----- EXTRACT

Crits and the Chinese Party-state

by | 21 Oct 2021

Series: Critical Legal Thinking on China

Critical theory borrows liberally from various anti-liberal thinkers , such as Karl Marx and Carl Schmitt, but what should critical legal scholarship on – and in – illiberal political regimes look like? This essay discusses the role of critical legal theory in the study of illiberal political regimes and the Chinese party-state, in particular. Its focus is on the US variant of critical legal theory, which is a relatively well known (although still far from prominent) reference point in Chinese legal scholarship.

Useful Idiots?

The contributions from the American variant of critical legal theory to the study of illiberal regimes are fairly recent and tentative. In its heyday the CLS movement was committed to criticizing liberalism in the United States (and occasionally in other liberal democracies), rather than studying law in the USSR and elsewhere in the eastern bloc. A 30-page long bibliography on critical legal studies scholarship, published by Duncan Kennedy and Karl Klare in 1984, includes dozens of articles on American contract law, constitutional law and labour law, but only a handful of texts on Marxist legal theory and just two articles focusing specifically on illiberal regimes: an unsympathetic treatment of the military junta in Argentina and a short critique of the 1981 Polish martial law, translated from German.

The early CLS movement in the US comprised some critical law and development scholarship on developing countries, some of which were non-democratic. Illiberal legal systems, and even the PRC, also featured in CLS theory-building, such as Roberto Unger’s seminal Law in Modern Society.  On the whole, however, illiberal legal systems were neither the focus of critique nor an object for praise in the early CLS movement.

Moreover, the CLS toolbox – the identification of dichotomies between rules and standards, altruism and egoism, apology and utopia and so forth – was intended to expose the inherent contradictions of liberalism specifically. No critical exposés were needed to reveal the bad faith of Soviet legal theorists who did not fetishize the law in the same way as the Americans did. Finally, the persuasive force of CLS may have owed something to the perception that the contradictions identified by the crits were culturally and ideologically limited rather than universal.

Despite their focus on the US, the mainstream critics of the CLS movement accused the crits of being uncomfortably close to totalitarianism, perhaps even serving as useful idiots in the cause of global communism. The logic of the argument was simple. Anybody who discredited liberalism necessarily credited its political opponents: Marxism-Leninism, Stalinism and Maoism. The crits felt that the accusation was both unjust and inane.

----------
----- DATASET EXTRACT

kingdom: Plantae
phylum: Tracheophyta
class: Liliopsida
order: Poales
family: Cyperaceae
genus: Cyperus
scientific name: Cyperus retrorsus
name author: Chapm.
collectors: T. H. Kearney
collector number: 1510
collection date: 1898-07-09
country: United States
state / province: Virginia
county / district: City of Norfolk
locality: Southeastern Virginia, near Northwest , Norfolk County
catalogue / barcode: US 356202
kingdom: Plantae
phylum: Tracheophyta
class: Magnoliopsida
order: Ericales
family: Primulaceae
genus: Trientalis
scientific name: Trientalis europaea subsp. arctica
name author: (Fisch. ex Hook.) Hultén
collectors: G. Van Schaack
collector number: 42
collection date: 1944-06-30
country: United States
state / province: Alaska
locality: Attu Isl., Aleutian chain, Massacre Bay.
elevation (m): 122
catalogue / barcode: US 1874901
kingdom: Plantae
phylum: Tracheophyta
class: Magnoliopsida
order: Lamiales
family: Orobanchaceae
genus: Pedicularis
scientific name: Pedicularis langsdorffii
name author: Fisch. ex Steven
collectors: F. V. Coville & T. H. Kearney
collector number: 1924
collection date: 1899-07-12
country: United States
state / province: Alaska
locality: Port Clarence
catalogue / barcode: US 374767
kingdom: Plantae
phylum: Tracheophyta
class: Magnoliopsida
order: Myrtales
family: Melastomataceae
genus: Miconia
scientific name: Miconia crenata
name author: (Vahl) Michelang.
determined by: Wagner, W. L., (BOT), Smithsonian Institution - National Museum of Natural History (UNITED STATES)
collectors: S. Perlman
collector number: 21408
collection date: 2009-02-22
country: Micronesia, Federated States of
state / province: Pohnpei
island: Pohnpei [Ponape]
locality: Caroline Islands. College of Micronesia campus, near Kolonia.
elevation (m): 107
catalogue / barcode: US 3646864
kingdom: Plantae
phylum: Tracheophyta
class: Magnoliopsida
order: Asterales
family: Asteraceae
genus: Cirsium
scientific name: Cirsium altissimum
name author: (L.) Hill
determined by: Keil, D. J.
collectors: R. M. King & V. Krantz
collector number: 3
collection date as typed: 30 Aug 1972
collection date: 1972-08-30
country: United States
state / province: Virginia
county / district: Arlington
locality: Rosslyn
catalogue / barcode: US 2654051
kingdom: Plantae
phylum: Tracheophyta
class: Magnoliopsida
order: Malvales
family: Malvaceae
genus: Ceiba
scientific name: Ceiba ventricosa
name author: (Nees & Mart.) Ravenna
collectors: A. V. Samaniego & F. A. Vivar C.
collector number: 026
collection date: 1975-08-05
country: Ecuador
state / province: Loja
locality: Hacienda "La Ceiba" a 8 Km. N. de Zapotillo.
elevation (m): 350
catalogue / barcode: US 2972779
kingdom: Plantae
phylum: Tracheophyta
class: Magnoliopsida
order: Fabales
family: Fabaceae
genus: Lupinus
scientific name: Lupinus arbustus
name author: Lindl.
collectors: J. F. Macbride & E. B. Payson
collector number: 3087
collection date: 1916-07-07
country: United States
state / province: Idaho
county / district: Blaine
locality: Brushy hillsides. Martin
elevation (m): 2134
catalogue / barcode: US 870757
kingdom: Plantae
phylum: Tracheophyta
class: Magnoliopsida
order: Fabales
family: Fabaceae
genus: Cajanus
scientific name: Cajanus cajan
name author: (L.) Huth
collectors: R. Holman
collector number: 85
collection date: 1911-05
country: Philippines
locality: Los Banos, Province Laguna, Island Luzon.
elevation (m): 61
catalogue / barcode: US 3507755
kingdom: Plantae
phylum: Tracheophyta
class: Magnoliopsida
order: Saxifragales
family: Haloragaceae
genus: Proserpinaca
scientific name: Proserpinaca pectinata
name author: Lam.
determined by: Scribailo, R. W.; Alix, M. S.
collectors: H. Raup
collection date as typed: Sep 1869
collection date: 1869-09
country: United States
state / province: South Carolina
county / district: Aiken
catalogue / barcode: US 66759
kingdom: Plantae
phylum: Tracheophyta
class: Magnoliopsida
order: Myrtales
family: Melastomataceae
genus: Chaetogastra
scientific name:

----------

- _DIRECTION_
Revise the part of the essay on critical legal theory and China that opens with the words "The contributions from" and closes with "translated from German.", changing "bibliography" to "reading list".

- _PROBLEM SOLUTION_
The contributions from the American variant of critical legal theory to the study of illiberal regimes are fairly recent and tentative. In its heyday the CLS movement was committed to criticizing liberalism in the United States (and occasionally in other liberal democracies), rather than studying law in the USSR and elsewhere in the eastern bloc. A 30-page long reading list on critical legal studies scholarship, published by Duncan Kennedy and Karl Klare in 1984, includes dozens of articles on American contract law, constitutional law and labour law, but only a handful of texts on Marxist legal theory and just two articles focusing specifically on illiberal regimes: an unsympathetic treatment of the military junta in Argentina and a short critique of the 1981 Polish martial law, translated from German.